Close

Presentation

Algorithmic and Optimization Techniques for Graph Applications in Heterogeneous Systems at Scale
DescriptionAs heterogeneity becomes commonplace in HPC systems, algorithmic and optimization techniques are needed to address the challenges that come with it, especially for irregular applications. This includes workload balancing, scheduling, latency tolerance, and memory utilization and contention, among others. This showcase covers three works addressing key questions in running complex irregular graph applications on heterogeneous systems: programmability, performance portability, memory efficiency, load balancing, and scalability.

The first work explores the efficacy of utilizing commercial high-level synthesis tools to accelerate two different graph sampling methods on FPGAs. We achieve up to a 40x speedup compared to the baseline OpenCL kernel, and identify key areas for toolchain improvements, such as memory subsystems and latency tolerance.

The second work focuses on improving breadth-first probabilistic traversals (BPTs), as they dominate runtime in some applications. By identifying and exploiting redundancies in edge accesses, we achieve an average of 75x and 135x speedups when deployed on two different frameworks. We also demonstrate strong scaling up to 4,096 nodes on OLCF Frontier enabled by CPU-GPU heterogeneous workload balancing.

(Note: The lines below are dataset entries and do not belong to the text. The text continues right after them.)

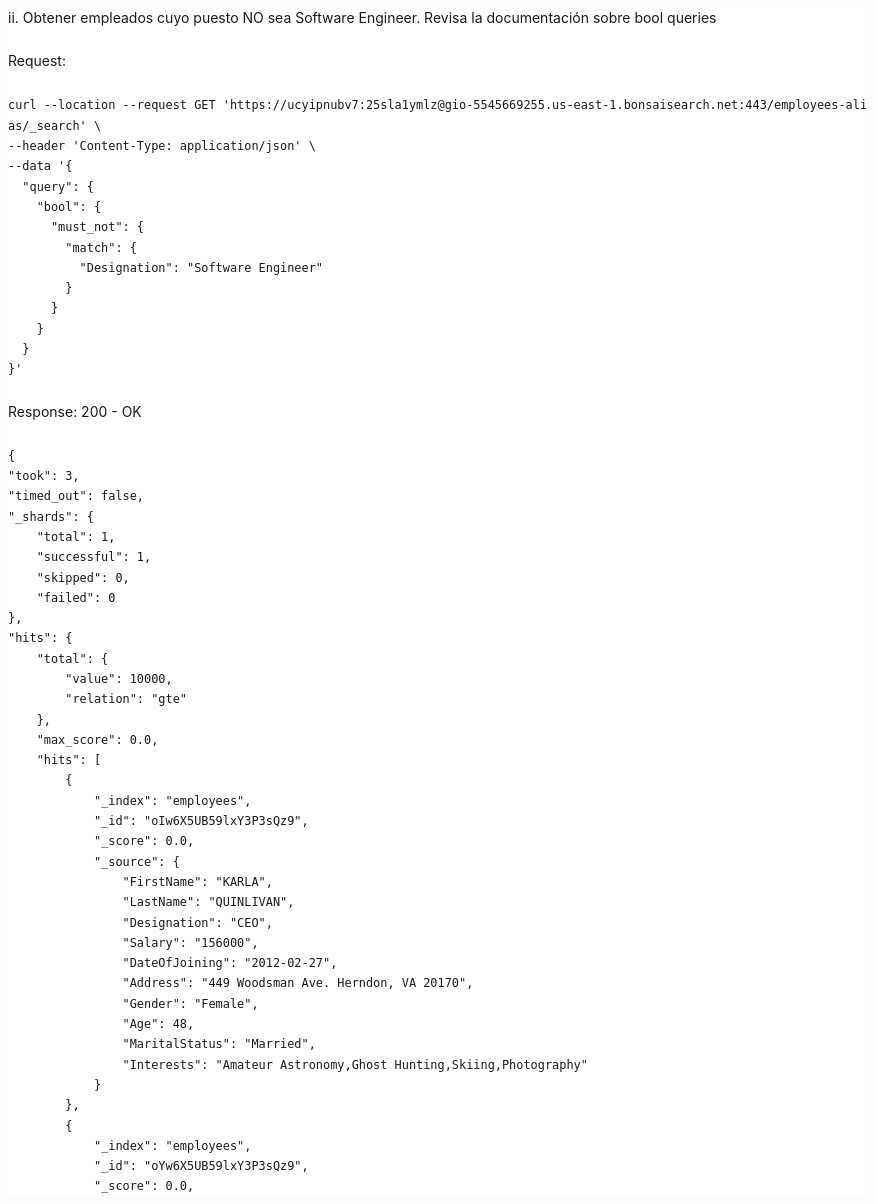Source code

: ii. Obtener empleados cuyo puesto NO sea Software Engineer. Revisa la documentación sobre bool queries

###

Request:

###

    curl --location --request GET 'https://ucyipnubv7:25sla1ymlz@gio-5545669255.us-east-1.bonsaisearch.net:443/employees-alias/_search' \
    --header 'Content-Type: application/json' \
    --data '{
      "query": {
        "bool": {
          "must_not": {
            "match": {
              "Designation": "Software Engineer"
            }
          }
        }
      }
    }'

###

Response: 200 - OK

###

    {
    "took": 3,
    "timed_out": false,
    "_shards": {
        "total": 1,
        "successful": 1,
        "skipped": 0,
        "failed": 0
    },
    "hits": {
        "total": {
            "value": 10000,
            "relation": "gte"
        },
        "max_score": 0.0,
        "hits": [
            {
                "_index": "employees",
                "_id": "oIw6X5UB59lxY3P3sQz9",
                "_score": 0.0,
                "_source": {
                    "FirstName": "KARLA",
                    "LastName": "QUINLIVAN",
                    "Designation": "CEO",
                    "Salary": "156000",
                    "DateOfJoining": "2012-02-27",
                    "Address": "449 Woodsman Ave. Herndon, VA 20170",
                    "Gender": "Female",
                    "Age": 48,
                    "MaritalStatus": "Married",
                    "Interests": "Amateur Astronomy,Ghost Hunting,Skiing,Photography"
                }
            },
            {
                "_index": "employees",
                "_id": "oYw6X5UB59lxY3P3sQz9",
                "_score": 0.0,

The third work is currently in progress, exploring the use of lossy compression to enable training on graph neural networks. We have promising preliminary results, showing a compression ratio of between 6x-20x with minimal accuracy loss on both GCN and GAT. We identify future directions and use cases for this method with an emphasis on systems integration such as larger batch sizes in mini-batch training, compressing feature vector caches, and adaptive compression methods for heterogeneous and dynamic GNNs.